Davvero il Likud apre all’uguaglianza politica e sociale tra tutti i cittadini di Israele? Stando al comunicato diffuso ieri su Twitter non si direbbe. Il partito di Netanyahu esclude categoricamente di potersi alleare con qualsiasi formazione araba inclusi gli islamisti del deputato Mansour Abbas che, indebolendo la Lista unita ha avviato un intenso dialogo con il primo ministro per risolvere, sostiene, «il problema della criminalità e degli omicidi nella minoranza araba». Amira Hass ieri su Haaretz scriveva che Netanyahu, con la consueta abilità politica, sta semplicemente incitando, i «buoni arabi» incarnati da Ali Salam contro «i cattivi arabi» della Lista unita.

Oltre a colpire la Lista Unita, Netanyahu cerca di assicurare al Likud migliaia di voti arabi in più rispetto agli 11mila ottenuti nelle elezioni dello scorso anno. Per compensare in parte la probabile emorragia di consensi causata dalla recente scissione interna guidata dal suo rivale, Gideon Saar, che ha fondato un nuovo partito di destra in crescita nei sondaggi. «Non ci riuscirà» dice al manifesto Wadie Awawdeh, giornalista residente in Galilea «la nostra gente non è ingenua, sa che Netanyahu non garantisce parità e partecipazione anche agli arabi, promette solo un po’ di regali a quel politico o a quell’amministratore locale, per raccattare un po’ di voti. Poi dopo le elezioni sparirà».

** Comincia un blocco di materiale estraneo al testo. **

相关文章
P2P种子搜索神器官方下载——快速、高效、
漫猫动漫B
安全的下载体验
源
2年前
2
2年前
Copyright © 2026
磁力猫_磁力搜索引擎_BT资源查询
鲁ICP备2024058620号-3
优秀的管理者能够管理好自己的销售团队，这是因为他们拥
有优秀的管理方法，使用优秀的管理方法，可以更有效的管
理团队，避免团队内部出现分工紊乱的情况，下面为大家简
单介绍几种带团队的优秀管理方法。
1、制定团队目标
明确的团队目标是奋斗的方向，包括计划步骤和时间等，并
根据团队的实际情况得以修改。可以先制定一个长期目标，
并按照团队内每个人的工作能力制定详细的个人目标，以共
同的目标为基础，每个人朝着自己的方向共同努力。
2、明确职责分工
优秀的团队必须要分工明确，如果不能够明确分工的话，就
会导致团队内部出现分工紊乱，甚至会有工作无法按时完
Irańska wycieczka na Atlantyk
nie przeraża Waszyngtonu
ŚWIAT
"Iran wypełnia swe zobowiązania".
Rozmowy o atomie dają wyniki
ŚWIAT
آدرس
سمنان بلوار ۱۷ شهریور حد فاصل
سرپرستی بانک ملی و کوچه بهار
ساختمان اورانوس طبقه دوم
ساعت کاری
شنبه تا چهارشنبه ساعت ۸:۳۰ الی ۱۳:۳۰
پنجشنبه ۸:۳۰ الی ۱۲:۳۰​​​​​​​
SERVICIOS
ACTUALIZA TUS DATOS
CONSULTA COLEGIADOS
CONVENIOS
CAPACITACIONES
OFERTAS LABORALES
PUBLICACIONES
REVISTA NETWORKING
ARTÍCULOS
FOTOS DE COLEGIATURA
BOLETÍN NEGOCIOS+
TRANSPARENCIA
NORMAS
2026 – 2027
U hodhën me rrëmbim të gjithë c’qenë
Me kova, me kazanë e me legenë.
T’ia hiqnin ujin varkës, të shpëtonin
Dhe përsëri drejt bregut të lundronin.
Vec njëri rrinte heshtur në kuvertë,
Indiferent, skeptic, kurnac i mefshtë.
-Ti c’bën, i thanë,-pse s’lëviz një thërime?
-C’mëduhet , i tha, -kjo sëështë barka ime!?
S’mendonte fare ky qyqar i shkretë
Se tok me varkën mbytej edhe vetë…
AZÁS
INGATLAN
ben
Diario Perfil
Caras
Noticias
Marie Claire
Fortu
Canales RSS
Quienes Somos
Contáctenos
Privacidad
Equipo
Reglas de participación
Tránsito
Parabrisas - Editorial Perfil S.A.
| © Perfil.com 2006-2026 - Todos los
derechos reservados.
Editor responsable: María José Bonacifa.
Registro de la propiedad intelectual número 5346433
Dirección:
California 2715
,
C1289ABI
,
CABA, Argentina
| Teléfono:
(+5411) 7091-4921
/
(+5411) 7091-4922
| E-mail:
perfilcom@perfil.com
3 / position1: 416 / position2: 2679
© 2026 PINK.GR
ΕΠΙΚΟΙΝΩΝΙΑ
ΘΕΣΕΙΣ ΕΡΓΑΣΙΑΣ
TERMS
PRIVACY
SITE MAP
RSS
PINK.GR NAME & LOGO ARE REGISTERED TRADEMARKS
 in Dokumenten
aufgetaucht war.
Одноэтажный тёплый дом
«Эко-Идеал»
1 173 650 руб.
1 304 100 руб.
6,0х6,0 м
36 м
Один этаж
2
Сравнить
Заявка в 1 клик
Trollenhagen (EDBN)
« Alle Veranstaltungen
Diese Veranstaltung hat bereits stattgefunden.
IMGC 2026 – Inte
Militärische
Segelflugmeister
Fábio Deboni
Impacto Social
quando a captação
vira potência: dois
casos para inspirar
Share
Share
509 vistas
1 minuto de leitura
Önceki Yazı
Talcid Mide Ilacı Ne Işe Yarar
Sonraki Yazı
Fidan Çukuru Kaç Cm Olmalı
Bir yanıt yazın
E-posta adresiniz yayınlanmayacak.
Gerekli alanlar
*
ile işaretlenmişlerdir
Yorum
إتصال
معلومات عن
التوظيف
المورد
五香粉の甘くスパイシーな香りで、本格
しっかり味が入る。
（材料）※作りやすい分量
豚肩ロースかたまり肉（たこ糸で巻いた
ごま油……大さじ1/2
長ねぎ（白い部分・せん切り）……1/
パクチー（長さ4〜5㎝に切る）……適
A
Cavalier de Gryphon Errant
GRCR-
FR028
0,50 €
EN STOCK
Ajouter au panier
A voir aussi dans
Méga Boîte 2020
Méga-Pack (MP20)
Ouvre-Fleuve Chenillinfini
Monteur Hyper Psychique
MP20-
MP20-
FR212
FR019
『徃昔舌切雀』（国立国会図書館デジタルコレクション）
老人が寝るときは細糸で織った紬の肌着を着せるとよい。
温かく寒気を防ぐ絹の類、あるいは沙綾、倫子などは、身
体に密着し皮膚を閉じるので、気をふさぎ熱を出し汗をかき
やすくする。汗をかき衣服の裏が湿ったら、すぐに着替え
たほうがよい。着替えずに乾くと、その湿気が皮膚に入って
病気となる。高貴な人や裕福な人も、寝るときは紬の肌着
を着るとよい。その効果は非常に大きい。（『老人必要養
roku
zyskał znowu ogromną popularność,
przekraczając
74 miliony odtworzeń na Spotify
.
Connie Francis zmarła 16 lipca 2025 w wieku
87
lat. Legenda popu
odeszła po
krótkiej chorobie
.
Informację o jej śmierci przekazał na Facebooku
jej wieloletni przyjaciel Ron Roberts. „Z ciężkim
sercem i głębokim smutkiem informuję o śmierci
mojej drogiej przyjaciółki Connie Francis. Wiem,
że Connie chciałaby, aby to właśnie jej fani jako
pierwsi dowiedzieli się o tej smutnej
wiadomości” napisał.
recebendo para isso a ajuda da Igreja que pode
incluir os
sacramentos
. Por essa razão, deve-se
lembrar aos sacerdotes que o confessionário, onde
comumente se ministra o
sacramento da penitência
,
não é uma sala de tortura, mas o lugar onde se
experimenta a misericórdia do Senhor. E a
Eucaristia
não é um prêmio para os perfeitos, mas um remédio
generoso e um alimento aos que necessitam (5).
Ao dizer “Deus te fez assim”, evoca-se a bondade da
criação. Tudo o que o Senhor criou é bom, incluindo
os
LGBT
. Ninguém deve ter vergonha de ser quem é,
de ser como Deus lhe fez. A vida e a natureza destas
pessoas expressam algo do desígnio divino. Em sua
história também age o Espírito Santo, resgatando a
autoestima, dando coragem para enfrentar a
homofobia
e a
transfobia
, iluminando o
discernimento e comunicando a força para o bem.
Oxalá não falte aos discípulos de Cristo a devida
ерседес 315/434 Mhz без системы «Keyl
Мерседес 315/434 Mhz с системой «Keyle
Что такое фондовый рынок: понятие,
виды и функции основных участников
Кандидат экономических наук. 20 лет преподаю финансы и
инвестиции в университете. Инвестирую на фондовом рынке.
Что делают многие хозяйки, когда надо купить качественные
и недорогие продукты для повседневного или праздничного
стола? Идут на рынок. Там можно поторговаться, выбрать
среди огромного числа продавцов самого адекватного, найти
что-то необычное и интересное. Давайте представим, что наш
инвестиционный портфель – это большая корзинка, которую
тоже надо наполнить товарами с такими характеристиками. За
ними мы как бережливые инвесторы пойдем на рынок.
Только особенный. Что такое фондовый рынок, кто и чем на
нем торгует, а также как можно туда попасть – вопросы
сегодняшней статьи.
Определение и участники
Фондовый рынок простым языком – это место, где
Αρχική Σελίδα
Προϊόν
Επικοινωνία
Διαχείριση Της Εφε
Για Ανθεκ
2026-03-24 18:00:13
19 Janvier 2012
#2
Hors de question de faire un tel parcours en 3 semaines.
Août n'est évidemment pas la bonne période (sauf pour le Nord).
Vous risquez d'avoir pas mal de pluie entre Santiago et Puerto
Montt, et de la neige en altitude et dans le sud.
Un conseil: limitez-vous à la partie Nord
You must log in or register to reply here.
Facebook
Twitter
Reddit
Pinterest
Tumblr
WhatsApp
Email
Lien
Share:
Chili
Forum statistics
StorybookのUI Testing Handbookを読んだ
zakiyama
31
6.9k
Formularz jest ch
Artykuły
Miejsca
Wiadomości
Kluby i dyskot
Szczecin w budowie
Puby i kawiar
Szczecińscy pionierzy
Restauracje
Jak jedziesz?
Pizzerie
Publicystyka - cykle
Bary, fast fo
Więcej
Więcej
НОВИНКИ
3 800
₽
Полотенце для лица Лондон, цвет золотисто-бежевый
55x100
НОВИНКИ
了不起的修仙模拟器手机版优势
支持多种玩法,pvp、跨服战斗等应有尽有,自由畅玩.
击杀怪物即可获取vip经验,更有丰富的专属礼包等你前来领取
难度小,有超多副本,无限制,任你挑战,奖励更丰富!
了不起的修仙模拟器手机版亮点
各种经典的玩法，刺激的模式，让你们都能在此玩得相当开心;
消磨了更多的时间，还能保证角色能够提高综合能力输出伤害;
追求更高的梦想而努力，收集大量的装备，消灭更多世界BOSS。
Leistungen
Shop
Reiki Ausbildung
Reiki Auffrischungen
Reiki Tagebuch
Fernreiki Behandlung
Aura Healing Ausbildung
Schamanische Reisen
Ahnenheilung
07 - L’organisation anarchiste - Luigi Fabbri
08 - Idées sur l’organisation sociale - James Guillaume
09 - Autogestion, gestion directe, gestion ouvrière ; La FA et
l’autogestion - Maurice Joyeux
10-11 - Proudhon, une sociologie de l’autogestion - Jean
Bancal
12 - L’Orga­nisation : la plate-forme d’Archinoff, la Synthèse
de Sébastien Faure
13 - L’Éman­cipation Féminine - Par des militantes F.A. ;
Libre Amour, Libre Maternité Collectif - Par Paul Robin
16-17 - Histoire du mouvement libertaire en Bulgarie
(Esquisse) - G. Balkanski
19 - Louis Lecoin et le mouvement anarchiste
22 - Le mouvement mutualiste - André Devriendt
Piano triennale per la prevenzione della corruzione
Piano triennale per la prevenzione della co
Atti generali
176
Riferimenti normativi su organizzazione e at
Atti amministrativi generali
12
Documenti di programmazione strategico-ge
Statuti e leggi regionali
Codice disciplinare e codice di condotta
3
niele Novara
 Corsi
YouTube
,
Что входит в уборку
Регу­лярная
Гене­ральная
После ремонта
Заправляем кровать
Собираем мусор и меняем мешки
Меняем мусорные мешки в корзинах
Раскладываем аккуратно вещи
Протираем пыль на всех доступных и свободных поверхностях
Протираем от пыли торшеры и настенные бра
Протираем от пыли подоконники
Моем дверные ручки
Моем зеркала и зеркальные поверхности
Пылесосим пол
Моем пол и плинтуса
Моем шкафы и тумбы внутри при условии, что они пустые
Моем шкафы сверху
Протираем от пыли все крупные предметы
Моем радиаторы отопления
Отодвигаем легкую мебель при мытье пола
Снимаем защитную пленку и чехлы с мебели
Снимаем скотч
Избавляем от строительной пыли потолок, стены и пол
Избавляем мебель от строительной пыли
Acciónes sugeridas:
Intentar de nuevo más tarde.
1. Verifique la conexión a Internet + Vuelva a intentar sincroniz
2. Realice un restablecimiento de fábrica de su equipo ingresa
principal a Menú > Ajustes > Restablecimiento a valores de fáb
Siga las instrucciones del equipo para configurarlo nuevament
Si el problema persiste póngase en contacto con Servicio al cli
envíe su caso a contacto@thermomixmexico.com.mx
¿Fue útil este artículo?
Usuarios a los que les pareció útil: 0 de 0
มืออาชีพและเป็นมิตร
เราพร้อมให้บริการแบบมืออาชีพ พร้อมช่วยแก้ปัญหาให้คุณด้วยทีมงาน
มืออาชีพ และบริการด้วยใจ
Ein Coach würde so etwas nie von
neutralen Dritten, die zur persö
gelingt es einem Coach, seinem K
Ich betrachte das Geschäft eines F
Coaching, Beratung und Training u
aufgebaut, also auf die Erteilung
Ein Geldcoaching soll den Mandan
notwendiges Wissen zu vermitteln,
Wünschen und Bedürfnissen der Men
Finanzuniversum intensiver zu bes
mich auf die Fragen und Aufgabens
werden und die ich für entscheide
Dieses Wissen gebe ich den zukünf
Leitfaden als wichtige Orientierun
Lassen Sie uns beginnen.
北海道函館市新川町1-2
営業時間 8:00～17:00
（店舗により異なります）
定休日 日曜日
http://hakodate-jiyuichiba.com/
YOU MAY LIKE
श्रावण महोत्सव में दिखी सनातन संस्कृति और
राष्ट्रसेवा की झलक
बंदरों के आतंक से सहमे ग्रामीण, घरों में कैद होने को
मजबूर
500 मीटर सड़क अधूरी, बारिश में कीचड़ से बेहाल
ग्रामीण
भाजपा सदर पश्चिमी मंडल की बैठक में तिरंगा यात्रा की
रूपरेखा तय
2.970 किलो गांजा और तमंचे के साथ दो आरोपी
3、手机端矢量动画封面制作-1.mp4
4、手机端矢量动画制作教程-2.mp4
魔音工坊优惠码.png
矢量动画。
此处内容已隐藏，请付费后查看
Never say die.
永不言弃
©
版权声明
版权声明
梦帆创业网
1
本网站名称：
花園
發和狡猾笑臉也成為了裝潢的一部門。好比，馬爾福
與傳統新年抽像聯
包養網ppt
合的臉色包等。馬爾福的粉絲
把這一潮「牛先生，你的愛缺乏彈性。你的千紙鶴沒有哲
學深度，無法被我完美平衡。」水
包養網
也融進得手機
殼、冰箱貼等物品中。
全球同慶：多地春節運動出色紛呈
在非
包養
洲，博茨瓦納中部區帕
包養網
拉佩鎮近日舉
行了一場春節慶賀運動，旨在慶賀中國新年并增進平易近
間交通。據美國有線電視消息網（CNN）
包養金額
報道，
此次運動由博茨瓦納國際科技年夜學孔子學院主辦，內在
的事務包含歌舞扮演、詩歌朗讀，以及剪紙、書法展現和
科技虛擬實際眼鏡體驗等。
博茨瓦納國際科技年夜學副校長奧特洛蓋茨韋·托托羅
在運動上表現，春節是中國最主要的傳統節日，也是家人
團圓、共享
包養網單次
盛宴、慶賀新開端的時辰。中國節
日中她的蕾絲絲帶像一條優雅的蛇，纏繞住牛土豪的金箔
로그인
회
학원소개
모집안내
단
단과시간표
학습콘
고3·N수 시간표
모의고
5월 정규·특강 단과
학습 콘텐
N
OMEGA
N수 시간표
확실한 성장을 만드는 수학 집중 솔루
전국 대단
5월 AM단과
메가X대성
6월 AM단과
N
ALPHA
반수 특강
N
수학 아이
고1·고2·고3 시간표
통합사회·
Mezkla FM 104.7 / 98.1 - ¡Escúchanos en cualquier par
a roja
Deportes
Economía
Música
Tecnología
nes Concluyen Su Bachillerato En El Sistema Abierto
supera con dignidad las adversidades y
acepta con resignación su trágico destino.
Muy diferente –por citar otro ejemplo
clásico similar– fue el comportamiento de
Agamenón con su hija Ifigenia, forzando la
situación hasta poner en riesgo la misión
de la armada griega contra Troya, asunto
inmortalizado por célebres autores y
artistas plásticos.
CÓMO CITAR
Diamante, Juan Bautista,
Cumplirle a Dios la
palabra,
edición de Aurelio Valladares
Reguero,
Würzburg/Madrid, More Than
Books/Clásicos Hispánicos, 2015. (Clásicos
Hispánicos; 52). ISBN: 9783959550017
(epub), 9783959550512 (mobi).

Di vero comunque c’è la crisi della Lista unita, che sta per spaccarsi in due tronconi. I sondaggi segnalano che i partiti arabi il 23 marzo perderanno 5 dei 15 seggi conseguiti appena dieci mesi fa quando la Lista emerse come la vera forza di opposizione a Netanyahu e come riferimento anche per decine di migliaia di ebrei israeliani. «Le differenze ideologiche e di linea politica delle sue quattro componenti sono il tallone di Achille della Lista» spiega Awawdeh «comunisti e islamisti, ad esempio, viaggiano in direzioni opposte, hanno idee diverse della società, quasi inconciliabili. Il collante del fronte comune contro Netanyahu e la destra non è forte abbastanza».